Here is my entry, making use of some nice operations from
Bit::Vector::Overload. It still has some rough spots in combining the final results, but it narrows things down very quickly. No combinatoric generators are used.
Update: Revised to collect the groups much better. I believe it will now do what Roy Johnson suggested. I didn't change any hashes to arrays, though.
Timing on my machine for a 676-item test case generated by the benchmark program halley did:
4.830u 0.000s 0:08.29 58.2% 0+0k 0+0io 420pf+0w
Update2: I also tried a 17,576 item example (with 'kaaa' ... 'kzzz' and 'iaaa' .. 'izzz'). It ran for one hour to find all groups from 2 up to 4 (the maximum available in this case). The timing is consistent with O(I^2 * log K), where I is the item count and K is the keyword count.

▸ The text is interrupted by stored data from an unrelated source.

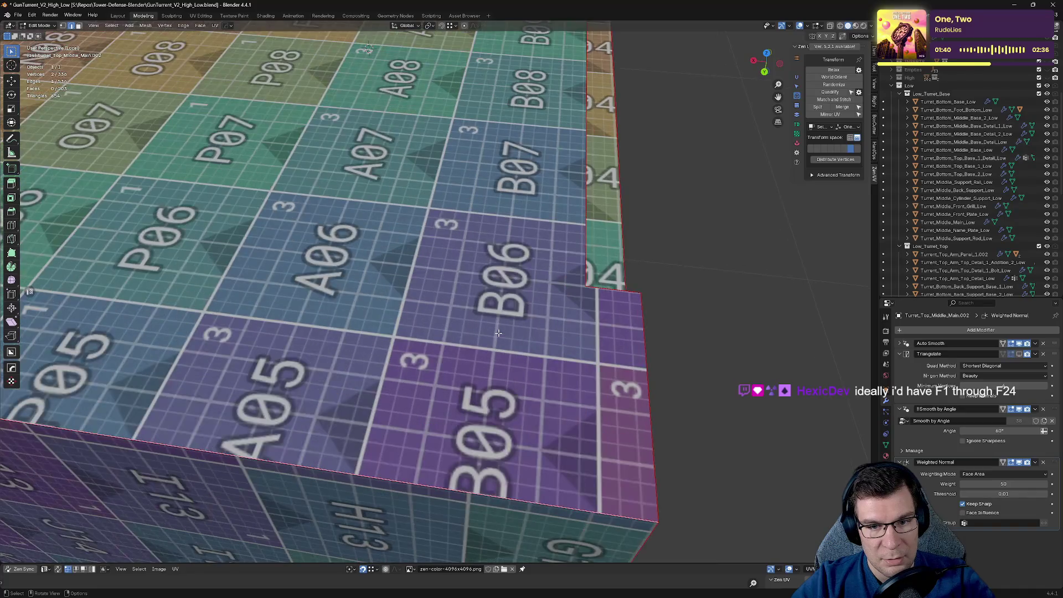
shift+scroll(498, 333, down, 3)
right_click(498, 332)
click(503, 342)
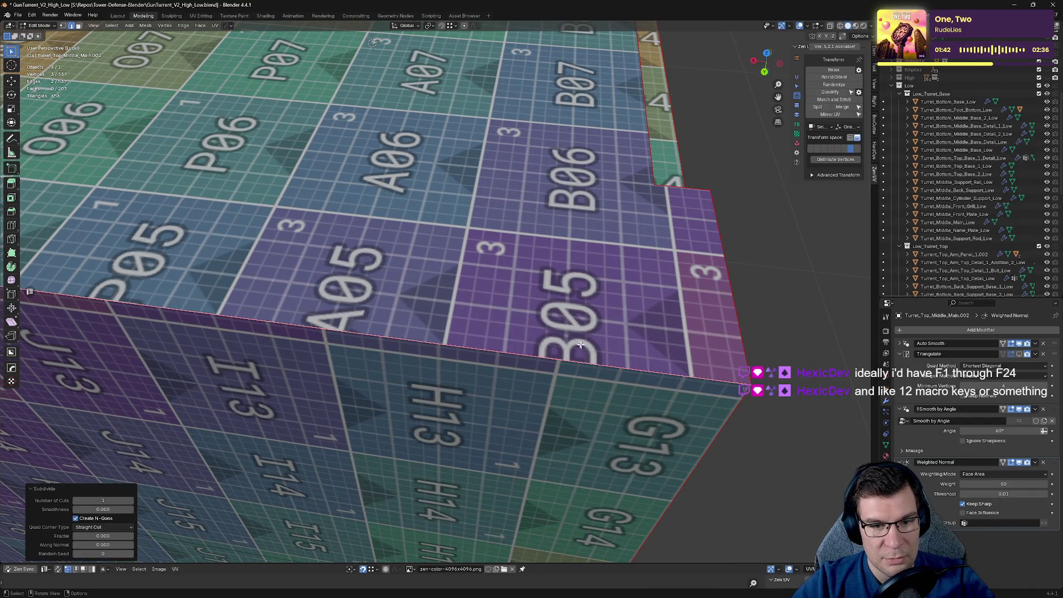
Step: Move the new vertex on the top edge along the X axis
middle_drag(259, 327, 589, 257)
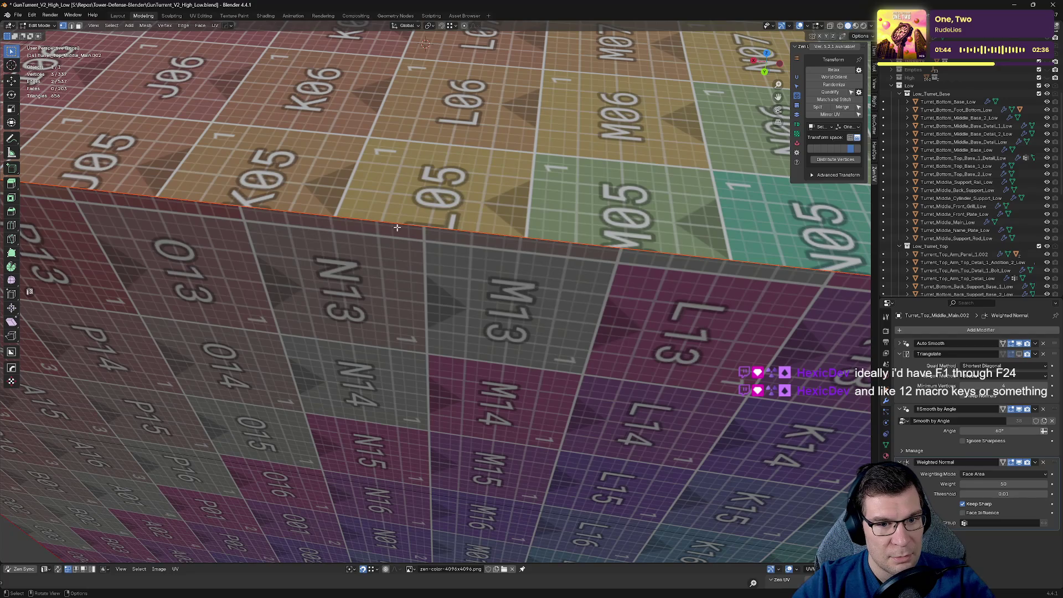
scroll(397, 227, down, 2)
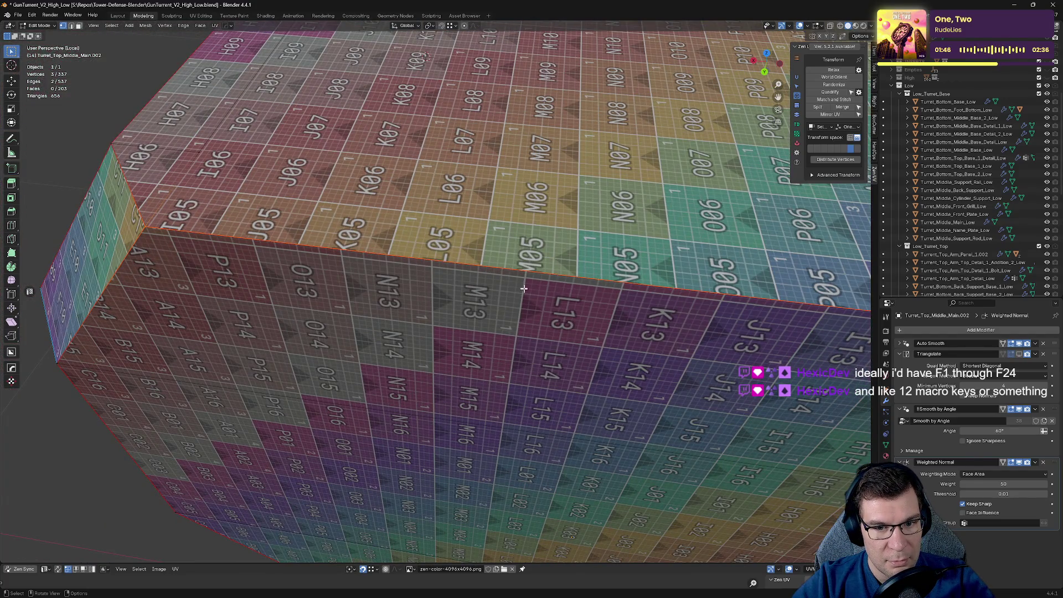
middle_drag(481, 251, 491, 226)
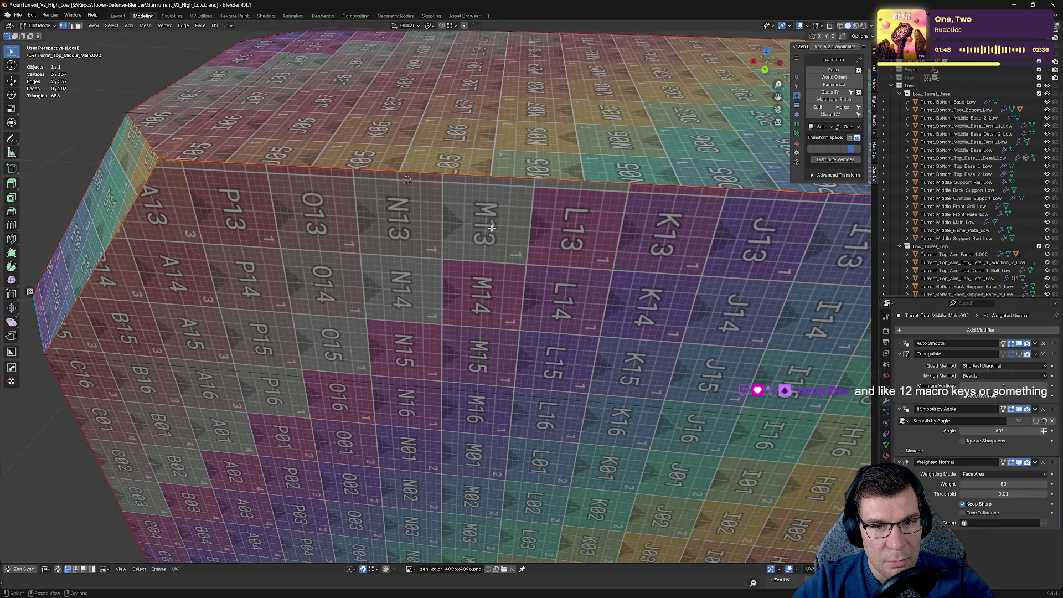
click(520, 180)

Update3: Inner loop optimization -- better ways to test for empty sets (is_empty) and count bits in sets (Norm). Went from one hour to 54 minutes on the biggest case.
#!/usr/bin/perl
use strict;
use warnings;
use Bit::Vector::Overload;
my %items = (
a => [ qw/one six/ ],
b => [ qw/two three five/ ],
c => [ qw/one two five/ ],
d => [ qw/one seven five/ ],
e => [ qw/one two five/ ],
f => [ qw/one two four seven/ ],
g => [ qw/one two five/ ],
h => [ qw/one two three five/ ],
);
my $icount = keys %items;
# Form a mapping from items to bit positions.

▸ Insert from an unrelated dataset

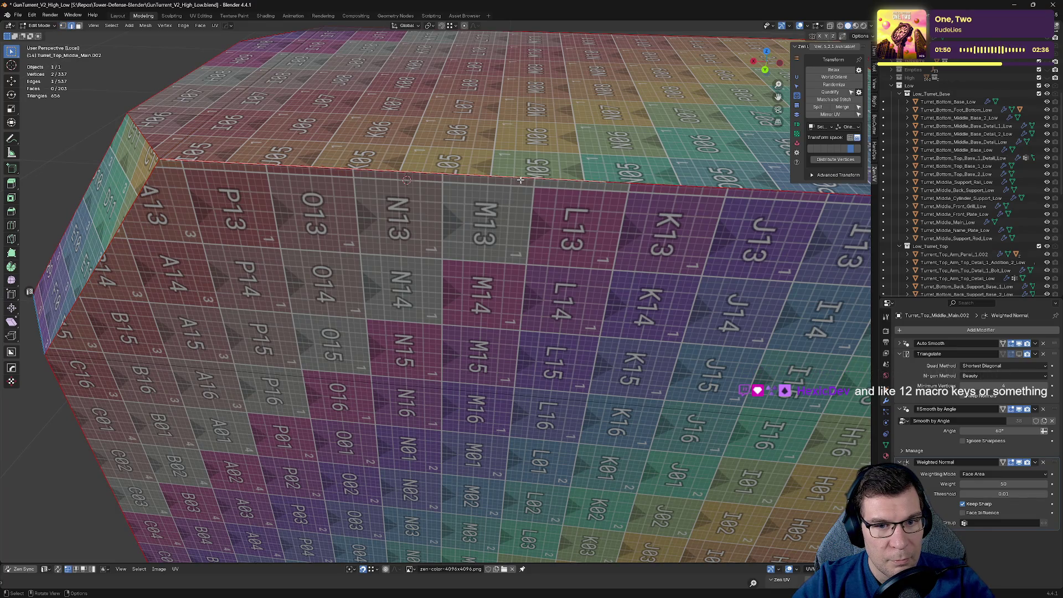
click(609, 183)
middle_drag(609, 183, 584, 275)
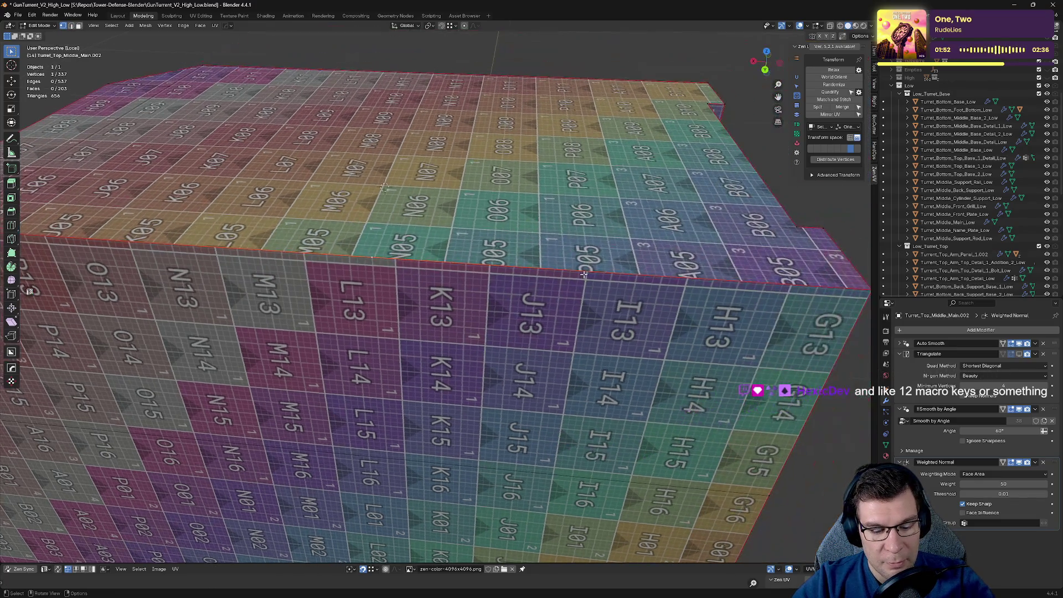
key(g)
key(x)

# Collect a list of bitmaps for combination work.
my $ix = 0;
my %ipos;
my @ilst;
for my $itm ( sort keys %items ) {
$ipos{$itm} = $ix;
my $set1 = new Bit::Vector($icount + 1);
$set1->Bit_On($ix);
push @ilst, $set1;
++$ix;
}
my %revipos = reverse(%ipos);
# Form a mapping from keywords to bit positions.
my $scount = 0;
my %kpos;
for my $itm ( sort keys %items ) {
for my $keyw ( @{ $items{ $itm }} ) {
$kpos{$keyw} = $scount++ if (!exists $kpos{$keyw});
}
}
# Also form a reverse index for later printing.
my %revkpos = reverse(%kpos);
# Form bit vectors with ones in the keyword positions,
# one for every item.
my %keyword_vecs;
my @lst1;
for my $itm ( sort keys %items ) {
my $set0 = new Bit::Vector($scount + 1);
$keyword_vecs{$itm} = $set0;
for my $keyw ( @{ $items{ $itm }} ) {
$set0->Bit_On($kpos{$keyw});
}
# hold both sets - items and keywords together.
push @lst1,[$ilst[$ipos{$itm}], $set0];
}
# Must have at least matching pairs.
my @lst2;
my %same_merger; # want to merge combos with common intersections.
my $i;
my $j;
my $imax = @lst1;
for ($i = 0; $i < $imax; ++$i) {
for ($j = $i+1; $j < $imax; ++$j) {
my $kcombo = $lst1[$i]->[1] & $lst1[$j]->[1];
next if $kcombo->is_empty();
next if $kcombo->Norm() < 2;
my $k = "$kcombo";
if (exists $same_merger{$k}) {
$same_merger{$k}->[0] |= $lst1[$i]->[0];
$same_merger{$k}->[0] |= $lst1[$j]->[0];
} else {
$same_merger{$k} = [ ($lst1[$i]->[0] | $lst1[$j]->[0]), $kcom
+bo ];
}
}
}
for (keys %same_merger) {
my $kref = $same_merger{$_};
my $icombo = $kref->[0];
my $kcombo = $kref->[1];
my @inames = @revipos{ $icombo->Index_List_Read() };
my @knames = @revkpos{ $kcombo->Index_List_Read() };
# Result could be externally sorted, or sort the lst2 array and the
+n print.
print scalar(@inames)," : @inames combo is @knames","\n";
push @lst2,[$icombo, $kcombo];
}